The attack on the foreign flags at the George C. Marshall Memorial Plaza at Uniontown’s Five Corners – the suspect in the case told police the national emblems had no business flying in the good old U.S. of A. – brings to mind this fact: General-of-the Army Marshall was a nationalist in an internationalist setting.

Or maybe that order should be reversed: He was at heart an internationalist who wore the uniform of his country.

In any event, he was a realist. He knew America’s well-being relied on others playing a constructive role in the competition among nations for peace, power, and influence.

In the embroidered floor of the Plaza, located across Main Street from where Marshall grew up (he was born in Uniontown in 1880), are his own words: “We are a strong nation. But we cannot live to ourselves and remain strong. The cause of liberty cannot have too many friends.”

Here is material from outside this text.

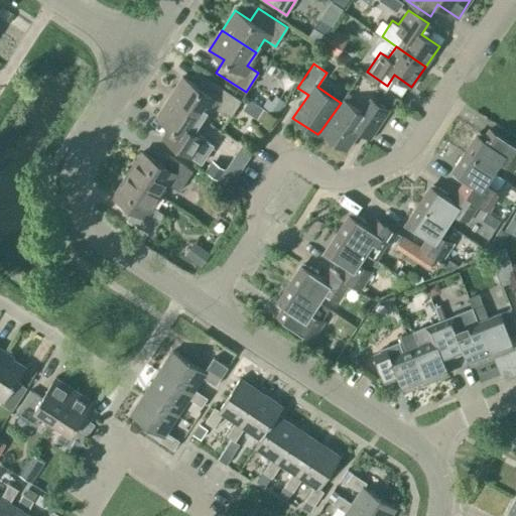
[(181,77),(168,97),(206,121),(215,108),(223,113),(224,111),(232,116),(242,101),(204,76),(197,87),(181,77)]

Marshall as both general and secretary of state (he also served as secretary of defense under Harry Truman) was fiercely protective of U.S. interests. Nothing illustrates this better than the exchange General Marshall had with Britain’s World War II prime minister, Winston Churchill, about a possible invasion of the Island of Rhodes, off Greece, then under German occupation.

The Americans, led by Marshall, had for a long time viewed an Allied invasion of northern France as the surest and quickest road to Berlin and victory against the Nazis and Adolf Hitler, whereas the British preferred a more round-about route, through occupied Europe’s “soft underbelly.”

At an Allied conference in Cairo, Egypt, in 1943, months before the successful Normandy invasion of June 6, 1944, Churchill renewed his demand for an attack on Rhodes.

The prime minister thundered at Marshall, “His Majesty’s Government can’t have its troops standing idle. Muskets must flame.”

Marshall just as fiercely replied, “Not one American soldier is going to die on that goddamn island.”

Churchill, well aware of the emerging U.S. preeminence in the council of war, never broached the subject of Rhodes again.

But neither was Churchill put off by the vehemence of Marshall’s reply. (Churchill is the one, after all, who coined the epigram, “The only thing worse than allies is no allies.”)

Following the war Churchill paid tribute to Marshall, declaring that the general was the “architect” of Allied strategy, the undoubted “organizer of victory” around the world.

Whether or not Marshall believed the hyperbole has gone unrecorded, but it’s doubtful. He was a realist and knew full well the critical role that other individuals and nations played. For instance, the Russians.

Cold War enemies and present-day adversaries, the Russians during the Second World War were indispensable to the defeat of Hitler, as Marshall well knew.

He would have done somersaults to keep Russia in the fight, thus Lend-Lease, against Germany.

Marshall, along with presidents Roosevelt and Truman, were gaga over the Russian decision – carried out precisely as promised – to enter the war against Japan soon after the Nazi collapse: No one in Washington was then certain that the Los Alamos scientists would actually crack the codes of atomic weaponry, in time at least to save a million U.S. lives, the estimated loss in a prospective invasion of the Japanese homeland.

For that matter, Marshall knew how important the British were. He and others admired Britain’s brave resistance to Hitler in the early days of the war, even as their patience was tested later in the war by the lead British general, the haughty Bernard Law Montgomery.

Marshall was so close to Britain’s John Dill that the generals kept each other informed about the secret deliberations of each man’s government. When Dill died in Washington in the middle of the war, Marshall arranged burial at Arlington National Cemetery, the nation’s most hollowed ground.

Marshall was the chief proponent of unity of command: one general in overall charge of one theater of war at a time. That meant, because the U.S. carried the heaviest load, Dwight Eisenhower had overall command in Europe, with Brits in important subordinate roles.

The unity of command concept is the perfect expression of the Marshall method of allied warfare. The general from Uniontown was a nationalist internationalist.

We are passing through strange times in this country; the attack on the Capitol and the attack on the flags at Marshall Plaza are more or less flip sides of the same coin: Ignorance is in the saddle and riding high. It’s the return of the know-nothings.

George Marshall would be perplexed. Having lived through a period of real danger – the rise of Hitlerism and its defeat – he would be appalled by these attacks on democracy and common sense.